Non lasciate ad altre persone il diritto di definirvi. Sia che si tratti della paparazzata cellulite di una showgirl in vacanza ai Caraibi, sia che si tratti di una notizia sulla vostra vita reale. Siete voi che dovete farlo, per voi stess* innanzitutto, per disinnescare l’arma che altre persone possiedono, perché non potete essere tenut* in ostaggio da chi vuole solo farvi del male. Perché parlare di se’ non è reato e nessuno può scipparvi il diritto di raccontare le vostre vite senza filtri e senza corrispondere all’immagine demonizzata che altri vorranno dare di voi. Non demoni, non mostri, ma persone, solo questo. Siamo corpi, menti, anime, vite sporche, sconce, inabili ad abitare piedistalli adatti solo alle sante. Noi siamo in terra, complesse, puttane, cagne, troie, pazze, egoiste, senza ritegno, e non ci vergogniamo di sostenere lo sguardo di chi ci odia, di chi pensa male, di chi pensa di essere “superiore” o di chi presume di sapere tutto e non sa niente. Dite che siamo scimmie, lardose, grasse, brutte, dunque femministe, e poi che abbiamo vagine slabbrate, schifose, dalle quali è sconcio pensare siano passati figli che portano attaccato alla pelle il nostro lordume.

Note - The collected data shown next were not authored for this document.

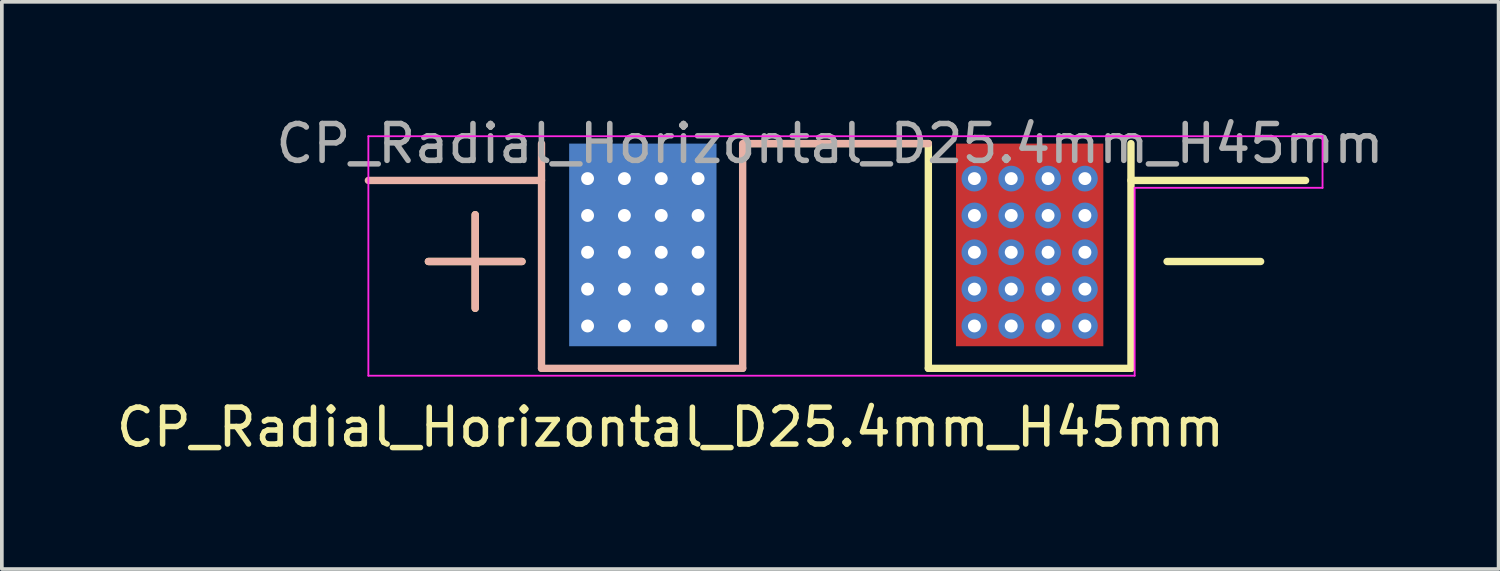
<source format=kicad_pcb>
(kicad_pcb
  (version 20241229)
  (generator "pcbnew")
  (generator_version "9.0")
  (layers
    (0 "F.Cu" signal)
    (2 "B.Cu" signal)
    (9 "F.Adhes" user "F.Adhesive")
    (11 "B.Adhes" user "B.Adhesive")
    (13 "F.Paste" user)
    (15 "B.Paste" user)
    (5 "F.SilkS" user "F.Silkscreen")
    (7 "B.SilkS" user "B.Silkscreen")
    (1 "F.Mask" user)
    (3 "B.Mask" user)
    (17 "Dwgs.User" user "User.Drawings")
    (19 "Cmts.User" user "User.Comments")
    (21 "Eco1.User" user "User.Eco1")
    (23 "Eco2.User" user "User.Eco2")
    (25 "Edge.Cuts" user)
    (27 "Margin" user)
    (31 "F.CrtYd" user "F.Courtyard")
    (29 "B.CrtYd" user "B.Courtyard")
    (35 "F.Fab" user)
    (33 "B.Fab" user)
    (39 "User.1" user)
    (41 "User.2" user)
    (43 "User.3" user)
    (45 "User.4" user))
  (footprint "CP_Radial_Horizontal_D25.4mm_H45mm"
    (layer "F.Cu")
    (at 19.649 0.648)
    (property "Reference" "CP_Radial_Horizontal_D25.4mm_H45mm" (at -4.5 7.9 0) (layer "F.SilkS") (effects (font (size 1 1) (thickness 0.15))))
    (attr through_hole)
    (fp_line (start -11.07 3.4) (end -8.53 3.4) (stroke (width 0.2) (type default)) (layer "F.SilkS"))
    (fp_line (start -9.8 2.13) (end -9.8 4.67) (stroke (width 0.2) (type default)) (layer "F.SilkS"))
    (fp_line (start -2.5 0.2) (end 2.5 0.2) (stroke (width 0.2) (type default)) (layer "F.SilkS"))
    (fp_line (start 2.5 0.2) (end 2.5 6.3) (stroke (width 0.2) (type default)) (layer "F.SilkS"))
    (fp_line (start 2.5 6.3) (end 8 6.3) (stroke (width 0.2) (type default)) (layer "F.SilkS"))
    (fp_line (start 8 0.2) (end 8 6.3) (stroke (width 0.2) (type default)) (layer "F.SilkS"))
    (fp_line (start 8 1.2) (end 12.74 1.2) (stroke (width 0.2) (type default)) (layer "F.SilkS"))
    (fp_line (start 11.52 3.4) (end 8.98 3.4) (stroke (width 0.2) (type default)) (layer "F.SilkS"))
    (fp_line (start -12.7 1.2) (end -8 1.2) (stroke (width 0.2) (type default)) (layer "B.SilkS"))
    (fp_line (start -11.07 3.4) (end -8.53 3.4) (stroke (width 0.2) (type default)) (layer "B.SilkS"))
    (fp_line (start -9.8 2.13) (end -9.8 4.67) (stroke (width 0.2) (type default)) (layer "B.SilkS"))
    (fp_line (start -8 0.2) (end -8 6.3) (stroke (width 0.2) (type default)) (layer "B.SilkS"))
    (fp_line (start -8 6.3) (end -2.54 6.3) (stroke (width 0.2) (type default)) (layer "B.SilkS"))
    (fp_line (start -2.54 0.2) (end -2.54 6.3) (stroke (width 0.2) (type default)) (layer "B.SilkS"))
    (fp_line (start -2.5 0.2) (end 2.5 0.2) (stroke (width 0.2) (type default)) (layer "B.SilkS"))
    (fp_line (start -12.7 0) (end -12.7 6.5) (stroke (width 0.05) (type default)) (layer "F.CrtYd"))
    (fp_line (start -12.7 6.5) (end 8.1 6.5) (stroke (width 0.05) (type default)) (layer "F.CrtYd"))
    (fp_line (start 8.1 6.5) (end 8.1 1.4) (stroke (width 0.05) (type default)) (layer "F.CrtYd"))
    (fp_line (start 13.2 0) (end -12.7 0) (stroke (width 0.05) (type default)) (layer "F.CrtYd"))
    (fp_line (start 13.2 1.4) (end 8.1 1.4) (stroke (width 0.05) (type default)) (layer "F.CrtYd"))
    (fp_line (start 13.2 1.4) (end 13.2 0) (stroke (width 0.05) (type default)) (layer "F.CrtYd"))
    (fp_line (start -8.2 0) (end -8.2 1) (stroke (width 0.1) (type default)) (layer "User.1"))
    (fp_line (start -8.2 1) (end -13.4 1) (stroke (width 0.1) (type default)) (layer "User.1"))
    (fp_line (start 8.2 0) (end -8.2 0) (stroke (width 0.1) (type default)) (layer "User.1"))
    (fp_line (start 8.2 0) (end 8.2 1) (stroke (width 0.1) (type default)) (layer "User.1"))
    (fp_line (start 13.4 1) (end 8.2 1) (stroke (width 0.1) (type default)) (layer "User.1"))
    (fp_text user "${REFERENCE}" (at -0.17 0.2 0) (layer "F.Fab") (effects (font (size 1 1) (thickness 0.15))))
    (pad "1" thru_hole circle (at -6.75 1.15) (size 0.7 0.7) (drill 0.35) (property pad_prop_heatsink) (layers "*.Cu"))
    (pad "1" thru_hole circle (at -6.75 2.15) (size 0.7 0.7) (drill 0.35) (property pad_prop_heatsink) (layers "*.Cu"))
    (pad "1" thru_hole circle (at -6.75 3.15) (size 0.7 0.7) (drill 0.35) (property pad_prop_heatsink) (layers "*.Cu"))
    (pad "1" thru_hole circle (at -6.75 4.15) (size 0.7 0.7) (drill 0.35) (property pad_prop_heatsink) (layers "*.Cu"))
    (pad "1" thru_hole circle (at -6.75 5.15) (size 0.7 0.7) (drill 0.35) (property pad_prop_heatsink) (layers "*.Cu"))
    (pad "1" thru_hole circle (at -5.75 1.15) (size 0.7 0.7) (drill 0.35) (property pad_prop_heatsink) (layers "*.Cu"))
    (pad "1" thru_hole circle (at -5.75 2.15) (size 0.7 0.7) (drill 0.35) (property pad_prop_heatsink) (layers "*.Cu"))
    (pad "1" thru_hole circle (at -5.75 3.15) (size 0.7 0.7) (drill 0.35) (property pad_prop_heatsink) (layers "*.Cu"))
    (pad "1" thru_hole circle (at -5.75 4.15) (size 0.7 0.7) (drill 0.35) (property pad_prop_heatsink) (layers "*.Cu"))
    (pad "1" thru_hole circle (at -5.75 5.15) (size 0.7 0.7) (drill 0.35) (property pad_prop_heatsink) (layers "*.Cu"))
    (pad "1" connect rect (at -5.25 2.95) (size 4 5.5) (layers "B.Cu" "B.Mask"))
    (pad "1" thru_hole circle (at -4.75 1.15) (size 0.7 0.7) (drill 0.35) (property pad_prop_heatsink) (layers "*.Cu"))
    (pad "1" thru_hole circle (at -4.75 2.15) (size 0.7 0.7) (drill 0.35) (property pad_prop_heatsink) (layers "*.Cu"))
    (pad "1" thru_hole circle (at -4.75 3.15) (size 0.7 0.7) (drill 0.35) (property pad_prop_heatsink) (layers "*.Cu"))
    (pad "1" thru_hole circle (at -4.75 4.15) (size 0.7 0.7) (drill 0.35) (property pad_prop_heatsink) (layers "*.Cu"))
    (pad "1" thru_hole circle (at -4.75 5.15) (size 0.7 0.7) (drill 0.35) (property pad_prop_heatsink) (layers "*.Cu"))
    (pad "1" thru_hole circle (at -3.75 1.15) (size 0.7 0.7) (drill 0.35) (property pad_prop_heatsink) (layers "*.Cu"))
    (pad "1" thru_hole circle (at -3.75 2.15) (size 0.7 0.7) (drill 0.35) (property pad_prop_heatsink) (layers "*.Cu"))
    (pad "1" thru_hole circle (at -3.75 3.15) (size 0.7 0.7) (drill 0.35) (property pad_prop_heatsink) (layers "*.Cu"))
    (pad "1" thru_hole circle (at -3.75 4.15) (size 0.7 0.7) (drill 0.35) (property pad_prop_heatsink) (layers "*.Cu"))
    (pad "1" thru_hole circle (at -3.75 5.15) (size 0.7 0.7) (drill 0.35) (property pad_prop_heatsink) (layers "*.Cu"))
    (pad "2" thru_hole circle (at 3.75 1.15) (size 0.7 0.7) (drill 0.35) (property pad_prop_heatsink) (layers "*.Cu"))
    (pad "2" thru_hole circle (at 3.75 2.15) (size 0.7 0.7) (drill 0.35) (property pad_prop_heatsink) (layers "*.Cu"))
    (pad "2" thru_hole circle (at 3.75 3.15) (size 0.7 0.7) (drill 0.35) (property pad_prop_heatsink) (layers "*.Cu"))
    (pad "2" thru_hole circle (at 3.75 4.15) (size 0.7 0.7) (drill 0.35) (property pad_prop_heatsink) (layers "*.Cu"))
    (pad "2" thru_hole circle (at 3.75 5.15) (size 0.7 0.7) (drill 0.35) (property pad_prop_heatsink) (layers "*.Cu"))
    (pad "2" thru_hole circle (at 4.75 1.15) (size 0.7 0.7) (drill 0.35) (property pad_prop_heatsink) (layers "*.Cu"))
    (pad "2" thru_hole circle (at 4.75 2.15) (size 0.7 0.7) (drill 0.35) (property pad_prop_heatsink) (layers "*.Cu"))
    (pad "2" thru_hole circle (at 4.75 3.15) (size 0.7 0.7) (drill 0.35) (property pad_prop_heatsink) (layers "*.Cu"))
    (pad "2" thru_hole circle (at 4.75 4.15) (size 0.7 0.7) (drill 0.35) (property pad_prop_heatsink) (layers "*.Cu"))
    (pad "2" thru_hole circle (at 4.75 5.15) (size 0.7 0.7) (drill 0.35) (property pad_prop_heatsink) (layers "*.Cu"))
    (pad "2" connect rect (at 5.25 2.95) (size 4 5.5) (layers "F.Cu" "F.Mask"))
    (pad "2" thru_hole circle (at 5.75 1.15) (size 0.7 0.7) (drill 0.35) (property pad_prop_heatsink) (layers "*.Cu"))
    (pad "2" thru_hole circle (at 5.75 2.15) (size 0.7 0.7) (drill 0.35) (property pad_prop_heatsink) (layers "*.Cu"))
    (pad "2" thru_hole circle (at 5.75 3.15) (size 0.7 0.7) (drill 0.35) (property pad_prop_heatsink) (layers "*.Cu"))
    (pad "2" thru_hole circle (at 5.75 4.15) (size 0.7 0.7) (drill 0.35) (property pad_prop_heatsink) (layers "*.Cu"))
    (pad "2" thru_hole circle (at 5.75 5.15) (size 0.7 0.7) (drill 0.35) (property pad_prop_heatsink) (layers "*.Cu"))
    (pad "2" thru_hole circle (at 6.75 1.15) (size 0.7 0.7) (drill 0.35) (property pad_prop_heatsink) (layers "*.Cu"))
    (pad "2" thru_hole circle (at 6.75 2.15) (size 0.7 0.7) (drill 0.35) (property pad_prop_heatsink) (layers "*.Cu"))
    (pad "2" thru_hole circle (at 6.75 3.15) (size 0.7 0.7) (drill 0.35) (property pad_prop_heatsink) (layers "*.Cu"))
    (pad "2" thru_hole circle (at 6.75 4.15) (size 0.7 0.7) (drill 0.35) (property pad_prop_heatsink) (layers "*.Cu"))
    (pad "2" thru_hole circle (at 6.75 5.15) (size 0.7 0.7) (drill 0.35) (property pad_prop_heatsink) (layers "*.Cu")))
  (gr_rect
    (start -3 -3)
    (end 37.628 12.396)
    (stroke (width 0.1) (type default))
    (fill no)
    (layer "Edge.Cuts")))
</source>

E siamo cattive madri, amanti lussuriose, siamo violente perché perdiamo la pazienza, perché non siamo le creature angeliche che volevate fossimo e perché abbiamo dato schiaffi, calci, e a noi non serve dire che avevamo una “ragione”. Abbiamo fatto tante cose e ce ne assumiamo la responsabilità, non sfuggiamo il peso, non abbiamo voglia di mentire, in quest’epoca fatta di esposizione pubblica, dove hai necessità di costruire un soggetto bello da guardare e da conoscere sui social, con le foto di coppie sorridenti, di te e il figlio, sorridenti, di te e il padre, sorridenti, di te e la madre, il fratello, la sorella, sorridenti, anche se poi vi scannate in privato, anche se le tue parole non suonano vere perché quei tanti cuoricini, i sentimenti piegati ad espressioni iconiche rubate ai social, non ci rappresentano.

Ma di che cuoricini e selfie di meraviglie felici stiamo parlando. Che balla la famiglia pacifica, invece che quella che è realmente. Con contraddizioni, da guardare in tutta la sua meravigliosa complessità. Che balla la faccenda della perfezione, con il terrore di toccare con mano chi si presenta per quel che è: una persona vinta, sconfitta, che mostra fragilità e debolezze. E invece una persona così ci fa pena, diventa vittima di cyberbullismo, ed è di questo che abbiamo paura, di quello che è a tutti gli effetti terrorismo, simbolico, sociale, virtuale, fisico, che ci spinge poi a nasconderci, a sotterrare i corpi, segreti, sessualità, difetti, umanità, ruoli di genere, fallimenti. Abbiamo il terrore di quel che potreste dire, di come potreste trattarci, di come potreste farci apparire, voi, se solo concedessimo un’oncia della nostra intimità, quella in cui ruttiamo, caghiamo, scaccoliamo, mandiamo a fare in culo il prossimo e poi trascuriamo cose o persone che a parole diciamo di amare.

Insomma eccoci. Noi siamo umane. Siamo persone. Siamo reali. E se volete davvero saperne di più smettete di censurarci, stigmatizzarci, di insultarci quando ci presentiamo con i nostri abiti reali, o altrimenti non dispiacetevi quando arriviamo tra voi ed è un piacere vedervi scappare, con la paura che avete di incontrare voi stessi/e. Non dispiacetevi quando invadiamo la vostra bella bacheca facebook con i nostri peli, la cellulite, i nostri problemi, le nostre vite, quel che siamo in realtà. Noi siamo questo, siamo reali, ed esistiamo per ricordare a te, a te, a te, a noi stesse, che lo specchio della società dello spettacolo, quella che tiene all’immagine più di tutto, può essere infranto. Non vedete le crepe? Ancora una spinta, ancora una storia, una foto, ancora un po’ di tutte noi, e quello specchio cadrà. E poi saremo qui a raccogliere i vostri cocci, quelli di tante persone che senza quello specchio non sanno come vivere. Quelli di chi dapprima penserà di vedere un mondo meno scintillante, opaco, senza sapori né buoni odori, ma poi recupererà vista, tatto, gusto, udito, olfatto, e scoprirà quanto sia doloroso ma incredibilmente emozionante, un vero trip, entrare in relazione con la realtà non più mediata da nessun@.

E dunque scegli cosa vuoi essere e cosa vuoi vedere, ascoltare, annusare. Pillola rossa o pillola blu?